Unvarnished thoughts on China

SUN JOURNAL

Strategy: Tapes reveal blunt talk between Kissinger and Nixon before his historic trip.

March 12, 2002

President Richard M. Nixon is on the phone on an April evening in 1971, talking to his national security adviser, Henry Kissinger. They're trying to change the course of history. And they're chatting ever so casually.

This particular conversation, at 8:18 p.m. April 27, 1971, involves the secret machinations that will lead to Nixon's trip to China in February 1972, transforming the course of Chinese-United States relations. The Chinese premier, Chou En-lai, has secretly invited Nixon to send a clandestine emissary to China to begin making arrangements for the trip.

On this evening, Nixon and Kissinger are trying to decide who that emissary should be. He should be someone with a title, Nixon decides. But George H.W. Bush (then ambassador to the United Nations) is dismissed as too weak. Nelson Rockefeller (governor of New York) is considered appealing - to the Chinese, a Rockefeller would be a tremendous thing, Kissinger says. But Nixon finds him a "wild hare running around."

In the end, Kissinger goes in person. And the rest is history. Except that Kissinger thought of keeping some of the past to himself, and held on to 20,000 pages of transcripts of telephone conversations he had with Nixon from 1969 to 1973.

Three years ago, the National Security Archive, an independent non-governmental research institute and library housed at George Washington University in Washington, requested access to the transcripts. Last month, the National Archives and Records Administration - a government agency - said that the transcripts had finally been returned to its custody.

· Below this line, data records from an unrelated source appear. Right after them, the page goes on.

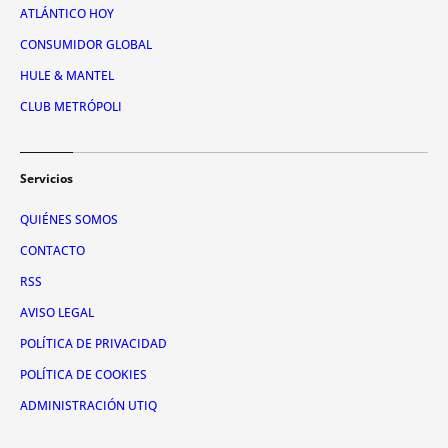
ATLÁNTICO HOY
CONSUMIDOR GLOBAL
HULE & MANTEL
CLUB METRÓPOLI
Servicios
QUIÉNES SOMOS
CONTACTO
RSS
AVISO LEGAL
POLÍTICA DE PRIVACIDAD
POLÍTICA DE COOKIES
ADMINISTRACIÓN UTIQ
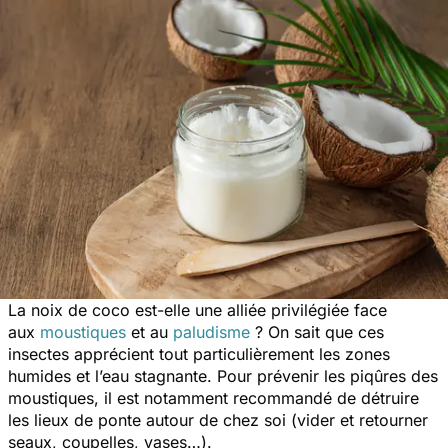
La noix de coco est-elle une alliée privilégiée face
aux
moustiques
et au
paludisme
? On sait que ces
insectes apprécient tout particulièrement les zones
humides et l’eau stagnante. Pour prévenir les piqûres des
moustiques, il est notamment recommandé de détruire
les lieux de ponte autour de chez soi (vider et retourner
seaux, coupelles, vases…).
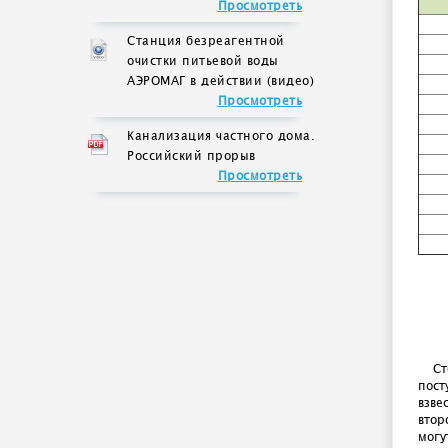
Просмотреть
Станция безреагентной
очистки питьевой воды
АЭРОМАГ в действии (видео)
Просмотреть
Канализация частного дома.
Российский прорыв
Просмотреть
Ст
пост
взве
втор
могу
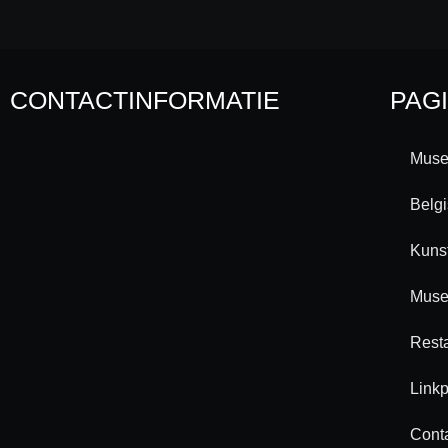
CONTACTINFORMATIE
PAG
Muse
Belg
Kuns
Muse
Rest
Linkp
Cont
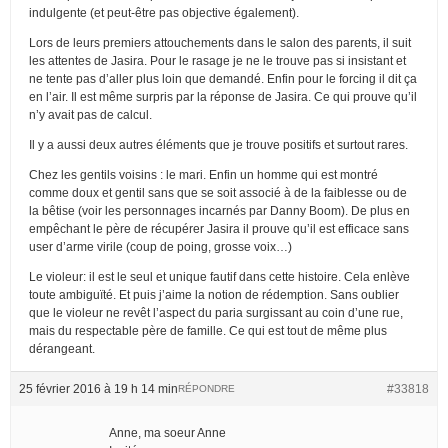
indulgente (et peut-être pas objective également).
Lors de leurs premiers attouchements dans le salon des parents, il suit
les attentes de Jasira. Pour le rasage je ne le trouve pas si insistant et
ne tente pas d’aller plus loin que demandé. Enfin pour le forcing il dit ça
en l’air. Il est même surpris par la réponse de Jasira. Ce qui prouve qu’il
n’y avait pas de calcul.
Il y a aussi deux autres éléments que je trouve positifs et surtout rares.
Chez les gentils voisins : le mari. Enfin un homme qui est montré
comme doux et gentil sans que se soit associé à de la faiblesse ou de
la bêtise (voir les personnages incarnés par Danny Boom). De plus en
empêchant le père de récupérer Jasira il prouve qu’il est efficace sans
user d’arme virile (coup de poing, grosse voix…)
Le violeur: il est le seul et unique fautif dans cette histoire. Cela enlève
toute ambiguïté. Et puis j’aime la notion de rédemption. Sans oublier
que le violeur ne revêt l’aspect du paria surgissant au coin d’une rue,
mais du respectable père de famille. Ce qui est tout de même plus
dérangeant.
25 février 2016 à 19 h 14 min
#33818
RÉPONDRE
Anne, ma soeur Anne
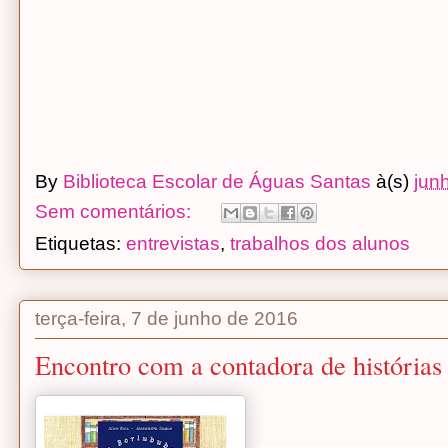
By
Biblioteca Escolar de Águas Santas
à(s)
jun
Sem comentários:
Etiquetas:
entrevistas
,
trabalhos dos alunos
terça-feira, 7 de junho de 2016
Encontro com a contadora de história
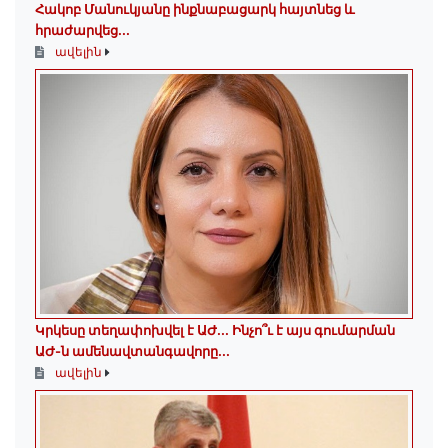
Հակոբ Մանուկյանը ինքնաբացարկ հայտնեց և
հրաժարվեց...
ավելին
Կրկեսը տեղափոխվել է ԱԺ... Ինչո՞ւ է այս գումարման
ԱԺ-ն ամենավտանգավորը...
ավելին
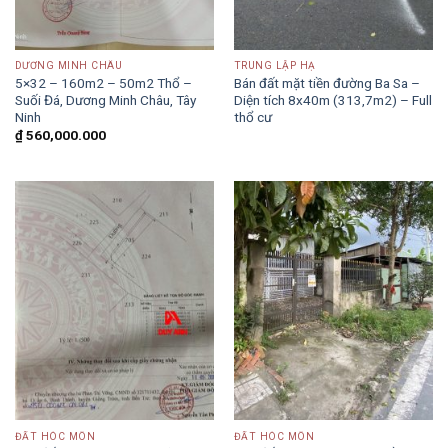
DƯƠNG MINH CHÂU
TRUNG LẬP HẠ
5×32 – 160m2 – 50m2 Thổ –
Bán đất mặt tiền đường Ba Sa –
Suối Đá, Dương Minh Châu, Tây
Diện tích 8x40m (313,7m2) – Full
Ninh
thổ cư
₫
560,000.000
ĐẤT HÓC MÔN
ĐẤT HÓC MÔN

The National Security Archive - which collects and publishes declassified documents it obtains through the Freedom of Information Act - has published a sample of the transcripts on its Web site. It also has a tape of that April conversation, available for listening on the Web site, which is http://www.gwu.edu/~nsarchiv/

Here is an excerpt of the April 27, 1971, transcript (from the Nixon Presidential Materials Project, National Archives and Records Administration, National Security Files, as posted on the National Archives site):

Nixon: Let me think of whether there is something else - how about Nelson [Rockefeller]?

Kissinger: No.

Nixon: Can't do it, huh?

Kissinger: Mr. President, he wouldn't be disciplined enough, although he is a possibility.

Nixon: It would engulf him in a big deal, and he is outside of the government, you see.

Kissinger: Let me think about it. I might be able to hold him in check.

Nixon: It is intriguing, don't you think?

Kissinger: It is intriguing.

Nixon: How about Bush?

Kissinger: Absolutely not. He is too soft and not sophisticated enough.

Nixon: I thought of that myself.

Kissinger: I thought about [Elliot] Richardson [secretary of Health, Education and Welfare] but he wouldn't be the right thing.

Nixon: He is still too close to us. Nelson - the Chinese would consider him important and he would be - could do a lot for us in terms of the domestic situation. No, Nelson is a wild hare running around.

Kissinger: I think for one operation I could keep him under control. And he has this advantage - to them a Rockefeller is a tremendous thing.

Nixon: Sure. Well, keep it in the back of your head.

Kissinger: Bush would be too weak.

Nixon: I thought so, too, but I was trying to think of somebody with a title.

Kissinger: Nelson has possibilities.

Earlier meetings show how Nixon and Kissinger began to approach China. The National Archives has 40 documents on its Web site relating to the China trip in addition to the phone transcript. Following is an excerpt from a memo recounting a conversation between Nixon and the president of Pakistan, Agha Mohammad Yahya Khan, on Oct. 25, 1970, in the Oval Office. President Yahya Khan was one of the intermediaries who approached China on behalf of Nixon. The exchange with Yahya Khan is also interesting in light of the United States' recent involvement with Pakistan in the war against terror.

"The President [Nixon] began the conversation by saying that we have had difficult times in our relationships with our allies produced by Congressional opposition, but that we will stick by our friends. And we consider Pakistan our friend. He mentioned the hundred million dollar program loan of AID [the U.S. Agency for International Development.]

"President Yahya thanked the President for the military assistance program, particularly for the release of some B-57's and the equipment.

"The President [Nixon] said, `There is a psychosis in this country about India; we will keep our word with Pakistan, however; we will work with you; we will try to be as helpful as we can.'"

They go on to discuss how Yahya Khan will convey Nixon's desire for a rapprochement with the Chinese on a coming visit to Beijing.